Em 2012, quando acumulava uma fortuna de nada menos que US$ 34,5 bilhões, Eike Batista ocupava o posto de 8º mais rico do mundo e o mais endinheirado do Brasil. Ele esteve à frente até de — veja só — Jorge Paulo Lemann, um dos controladores da maior cervejaria do mundo, a AB InBev (dona da AmBev), e de Joseph Safra, dono do banco de mesmo nome.

Mas o império de Eike, formado por empresas de petróleo, mineração, energia e infraestrutura, ruiu nos anos seguintes. A derrocada foi causada essencialmente por má gestão, que resultou em resultados (muito) abaixo do esperado e dívida insustentável.

Hoje, mais um capítulo dessa saga foi escrito. A Justiça do Rio de Janeiro determinou a falência da MMX, empresa de mineração que estava em recuperação judicial desde 2014. A decisão se deu porque os credores da empresa não aprovaram o plano de renegociação das dívidas, que propunha um desconto da ordem de 97% — ou seja, para cada R$ 100 devidos, a empresa saldaria somente R$ 3. Ainda cabe recurso à decisão.

A quem pertence a MMX? O sócio majoritário ainda é Eike Batista, com aproximadamente um terço do capital da companhia. A empresa possui ações negociadas na bolsa de valores, embora os papéis estejam valendo quase nada – a cotação caiu de R$ 2.000 em 2010 para míseros R$ 2 atualmente. Quando fundou a empresa, Eike prometia uma produção de minério que somaria 42 milhões de toneladas, mas a MMX só conseguiu atingir os 7 milhões de produção.

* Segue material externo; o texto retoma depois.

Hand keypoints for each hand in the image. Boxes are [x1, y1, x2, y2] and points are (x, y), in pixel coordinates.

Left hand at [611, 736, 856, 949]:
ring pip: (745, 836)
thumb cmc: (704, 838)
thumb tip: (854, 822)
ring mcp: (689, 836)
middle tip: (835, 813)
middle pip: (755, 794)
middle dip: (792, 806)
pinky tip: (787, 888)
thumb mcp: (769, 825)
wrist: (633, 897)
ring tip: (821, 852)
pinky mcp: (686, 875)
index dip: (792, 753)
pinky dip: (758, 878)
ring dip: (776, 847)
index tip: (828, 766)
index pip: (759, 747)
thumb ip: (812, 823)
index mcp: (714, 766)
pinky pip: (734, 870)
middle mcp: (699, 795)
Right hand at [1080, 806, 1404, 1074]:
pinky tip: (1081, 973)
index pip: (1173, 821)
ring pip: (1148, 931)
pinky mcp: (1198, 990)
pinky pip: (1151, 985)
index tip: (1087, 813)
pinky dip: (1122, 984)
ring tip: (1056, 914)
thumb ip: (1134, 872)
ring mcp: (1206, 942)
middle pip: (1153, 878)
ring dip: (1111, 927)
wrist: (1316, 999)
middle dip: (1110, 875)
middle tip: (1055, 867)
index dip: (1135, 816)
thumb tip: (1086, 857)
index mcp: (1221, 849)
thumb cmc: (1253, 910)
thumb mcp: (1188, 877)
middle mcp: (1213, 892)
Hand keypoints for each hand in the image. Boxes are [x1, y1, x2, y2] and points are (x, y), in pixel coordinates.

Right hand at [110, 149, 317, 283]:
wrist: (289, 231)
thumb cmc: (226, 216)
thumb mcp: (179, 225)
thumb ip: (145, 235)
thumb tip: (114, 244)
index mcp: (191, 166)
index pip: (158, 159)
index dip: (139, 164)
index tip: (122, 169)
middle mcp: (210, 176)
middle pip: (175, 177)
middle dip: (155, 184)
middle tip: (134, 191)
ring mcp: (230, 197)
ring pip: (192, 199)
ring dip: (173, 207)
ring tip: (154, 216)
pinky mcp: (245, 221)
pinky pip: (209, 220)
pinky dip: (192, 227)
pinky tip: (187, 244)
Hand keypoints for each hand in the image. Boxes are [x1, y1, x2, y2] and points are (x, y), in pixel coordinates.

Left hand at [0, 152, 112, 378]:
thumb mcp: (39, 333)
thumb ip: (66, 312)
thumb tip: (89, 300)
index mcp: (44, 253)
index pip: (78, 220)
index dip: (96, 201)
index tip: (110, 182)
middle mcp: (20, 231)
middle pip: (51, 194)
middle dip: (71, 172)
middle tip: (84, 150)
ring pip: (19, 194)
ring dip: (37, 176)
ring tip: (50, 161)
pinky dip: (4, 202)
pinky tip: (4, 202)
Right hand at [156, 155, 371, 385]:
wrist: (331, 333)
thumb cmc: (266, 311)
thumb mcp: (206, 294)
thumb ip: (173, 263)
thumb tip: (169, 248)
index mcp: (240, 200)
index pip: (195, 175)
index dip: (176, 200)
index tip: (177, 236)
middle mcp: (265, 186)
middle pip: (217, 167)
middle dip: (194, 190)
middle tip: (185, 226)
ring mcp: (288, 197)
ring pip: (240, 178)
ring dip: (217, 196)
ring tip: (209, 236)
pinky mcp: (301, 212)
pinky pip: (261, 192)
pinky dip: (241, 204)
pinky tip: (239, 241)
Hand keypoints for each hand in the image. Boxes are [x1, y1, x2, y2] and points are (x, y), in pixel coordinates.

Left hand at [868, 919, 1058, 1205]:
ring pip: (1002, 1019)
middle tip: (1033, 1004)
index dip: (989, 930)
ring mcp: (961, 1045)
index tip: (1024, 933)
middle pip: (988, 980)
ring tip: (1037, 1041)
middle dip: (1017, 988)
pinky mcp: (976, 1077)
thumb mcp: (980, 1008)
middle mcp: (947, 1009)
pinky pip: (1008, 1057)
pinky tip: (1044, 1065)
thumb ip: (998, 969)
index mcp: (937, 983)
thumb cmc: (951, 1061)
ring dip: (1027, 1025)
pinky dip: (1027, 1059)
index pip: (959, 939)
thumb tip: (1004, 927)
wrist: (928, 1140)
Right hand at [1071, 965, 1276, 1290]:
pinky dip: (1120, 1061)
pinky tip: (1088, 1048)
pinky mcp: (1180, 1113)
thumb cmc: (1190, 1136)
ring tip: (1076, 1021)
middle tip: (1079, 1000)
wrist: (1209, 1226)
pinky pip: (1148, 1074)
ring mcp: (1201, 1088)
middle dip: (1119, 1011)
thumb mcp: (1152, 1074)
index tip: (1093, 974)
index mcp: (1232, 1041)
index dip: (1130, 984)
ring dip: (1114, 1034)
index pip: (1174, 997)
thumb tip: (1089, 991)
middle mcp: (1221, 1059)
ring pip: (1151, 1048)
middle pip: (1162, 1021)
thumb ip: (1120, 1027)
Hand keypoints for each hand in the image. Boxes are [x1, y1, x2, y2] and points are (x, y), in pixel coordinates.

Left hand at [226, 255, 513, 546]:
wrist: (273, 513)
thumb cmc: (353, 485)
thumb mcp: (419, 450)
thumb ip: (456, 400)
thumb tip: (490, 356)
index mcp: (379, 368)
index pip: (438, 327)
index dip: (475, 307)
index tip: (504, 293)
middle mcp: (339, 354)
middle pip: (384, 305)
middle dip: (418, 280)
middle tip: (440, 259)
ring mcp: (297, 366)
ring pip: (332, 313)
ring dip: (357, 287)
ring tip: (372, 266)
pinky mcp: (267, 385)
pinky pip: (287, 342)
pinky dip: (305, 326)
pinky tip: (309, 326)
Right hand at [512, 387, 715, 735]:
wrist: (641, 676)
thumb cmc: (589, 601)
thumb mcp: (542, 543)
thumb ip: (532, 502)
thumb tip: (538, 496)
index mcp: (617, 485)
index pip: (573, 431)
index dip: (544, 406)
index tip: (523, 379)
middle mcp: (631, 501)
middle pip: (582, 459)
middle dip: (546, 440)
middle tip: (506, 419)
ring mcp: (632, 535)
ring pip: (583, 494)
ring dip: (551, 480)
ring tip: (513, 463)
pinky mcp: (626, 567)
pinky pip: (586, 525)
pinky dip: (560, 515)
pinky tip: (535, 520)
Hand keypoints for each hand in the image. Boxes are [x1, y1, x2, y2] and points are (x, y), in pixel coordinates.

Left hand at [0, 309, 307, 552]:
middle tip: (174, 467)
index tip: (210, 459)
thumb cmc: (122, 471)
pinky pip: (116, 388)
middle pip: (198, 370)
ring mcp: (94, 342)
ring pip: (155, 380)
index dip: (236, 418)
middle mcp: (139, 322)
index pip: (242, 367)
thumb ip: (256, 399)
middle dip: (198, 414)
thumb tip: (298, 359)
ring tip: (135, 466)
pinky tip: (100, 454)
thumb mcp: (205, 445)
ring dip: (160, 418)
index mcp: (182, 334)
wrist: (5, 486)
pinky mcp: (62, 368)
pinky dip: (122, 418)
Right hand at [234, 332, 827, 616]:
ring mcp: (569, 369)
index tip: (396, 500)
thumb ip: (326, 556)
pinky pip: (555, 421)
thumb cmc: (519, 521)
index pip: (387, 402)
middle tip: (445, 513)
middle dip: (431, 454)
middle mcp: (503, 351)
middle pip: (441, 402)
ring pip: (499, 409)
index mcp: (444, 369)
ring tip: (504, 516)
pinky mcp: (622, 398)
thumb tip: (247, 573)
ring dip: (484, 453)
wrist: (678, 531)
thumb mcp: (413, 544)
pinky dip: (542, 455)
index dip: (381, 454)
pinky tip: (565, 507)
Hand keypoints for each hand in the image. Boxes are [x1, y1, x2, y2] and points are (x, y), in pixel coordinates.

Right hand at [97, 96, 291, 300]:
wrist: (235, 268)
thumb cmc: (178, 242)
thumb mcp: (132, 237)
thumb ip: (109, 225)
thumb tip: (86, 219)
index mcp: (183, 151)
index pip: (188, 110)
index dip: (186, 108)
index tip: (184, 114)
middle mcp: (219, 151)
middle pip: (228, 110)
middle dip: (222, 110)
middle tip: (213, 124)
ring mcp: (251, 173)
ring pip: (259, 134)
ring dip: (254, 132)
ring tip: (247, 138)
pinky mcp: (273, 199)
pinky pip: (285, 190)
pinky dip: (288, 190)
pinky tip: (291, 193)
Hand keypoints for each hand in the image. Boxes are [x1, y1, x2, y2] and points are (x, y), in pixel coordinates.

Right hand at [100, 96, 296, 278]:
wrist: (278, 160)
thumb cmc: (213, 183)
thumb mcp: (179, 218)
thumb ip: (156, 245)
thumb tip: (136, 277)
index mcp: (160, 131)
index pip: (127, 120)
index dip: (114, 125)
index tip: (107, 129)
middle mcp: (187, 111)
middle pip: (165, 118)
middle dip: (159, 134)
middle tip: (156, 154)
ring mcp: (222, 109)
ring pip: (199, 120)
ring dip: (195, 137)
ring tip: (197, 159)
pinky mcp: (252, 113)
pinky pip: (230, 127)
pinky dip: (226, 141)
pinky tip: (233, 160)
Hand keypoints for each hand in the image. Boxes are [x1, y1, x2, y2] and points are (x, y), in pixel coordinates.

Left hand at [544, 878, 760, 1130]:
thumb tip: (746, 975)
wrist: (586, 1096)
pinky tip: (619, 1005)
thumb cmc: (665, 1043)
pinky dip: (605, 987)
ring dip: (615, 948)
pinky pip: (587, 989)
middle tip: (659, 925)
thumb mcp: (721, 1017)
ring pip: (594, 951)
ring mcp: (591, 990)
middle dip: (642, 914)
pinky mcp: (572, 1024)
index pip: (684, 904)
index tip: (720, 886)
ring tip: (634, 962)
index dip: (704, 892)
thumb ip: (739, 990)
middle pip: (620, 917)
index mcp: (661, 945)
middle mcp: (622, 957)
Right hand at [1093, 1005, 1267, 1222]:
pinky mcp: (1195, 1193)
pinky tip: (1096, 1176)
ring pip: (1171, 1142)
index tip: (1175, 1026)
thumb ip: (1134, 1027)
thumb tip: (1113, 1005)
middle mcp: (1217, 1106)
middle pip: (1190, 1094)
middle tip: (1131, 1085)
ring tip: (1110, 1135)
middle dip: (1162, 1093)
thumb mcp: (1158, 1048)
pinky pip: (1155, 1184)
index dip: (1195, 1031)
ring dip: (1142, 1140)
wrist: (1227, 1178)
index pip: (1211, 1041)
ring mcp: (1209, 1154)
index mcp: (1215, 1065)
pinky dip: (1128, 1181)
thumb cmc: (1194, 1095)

Em foto de 2012, Eike Batista faz o famoso símbolo do “X”, letra que tornou-se símbolo do seu império
Crédito: Ricardo Moraes/Reuters

E as outras empresas de Eike? No auge, o império X chegou a ter mais de 10 empresas. Confira o que aconteceu com as principais:

MPX: A empresa de energia foi vendida para o grupo alemão E.ON em 2013, e passou a se chamar Eneva. Houve um processo bem-sucedido de recuperação judicial, em que a Eneva reestruturou a dívida de R$ 2 bilhões, e hoje a empresa possui usinas térmicas e solares para geração de energia elétrica, além de ter participação na exploração de gás em campos do Maranhão.

OGX: Foi na OGX que a crise nas empresas de Eike foi gestada. A exemplo do que aconteceu com a MMX, a empresa de petróleo não conseguiu provar que atingiria a exploração prometida – ao invés de ser “uma nova Petrobras”, como Eike dizia, a OGX produz apenas 8.000 barris de petróleo por dia, em um único campo de exploração.

Eike se desfez da maior parte das ações e é, atualmente, acionista minoritário na empresa, que também mudou de nome, para Dommo Energia. Os credores se tornaram os principais acionistas. As ações da Dommo, que chegaram a valer R$ 375, são negociadas a R$ 4 na bolsa.

LLX: O grupo americano EIG comprou a LLX de Eike ainda em 2013, mudando o nome da empresa para Prumo Logística. Controladora do Porto de Açu, a empresa já teve ações listadas na bolsa, mas fechou capital no ano passado.

A Prumo talvez seja o caso de maior sucesso do Império X, pela rapidez em que reverteu o endividamento, e pelas parcerias que firmou para atuar em outras áreas – ela tem, por exemplo, joint-ventures com a mineradora Anglo American, com a petroleira BP e com o grupo Siemens.

OSX: A empresa naval dependia do sucesso de projetos da OGX e da LLX para prosperar. Com a queda da primeira e a venda da segunda, a OSX entrou em recuperação judicial. Eike repassou 28% das ações da OSX para o fundo Mubadala, de Abu Dhabi.

Hoje, a empresa tem um espaço locado dentro do Porto de Açu, e tem contratos de construção de plataformas com a Dommo Energia. O processo de recuperação judicial, aparentemente ainda longe do fim, traz o risco de a empresa ter o mesmo fim da MMX: a falência.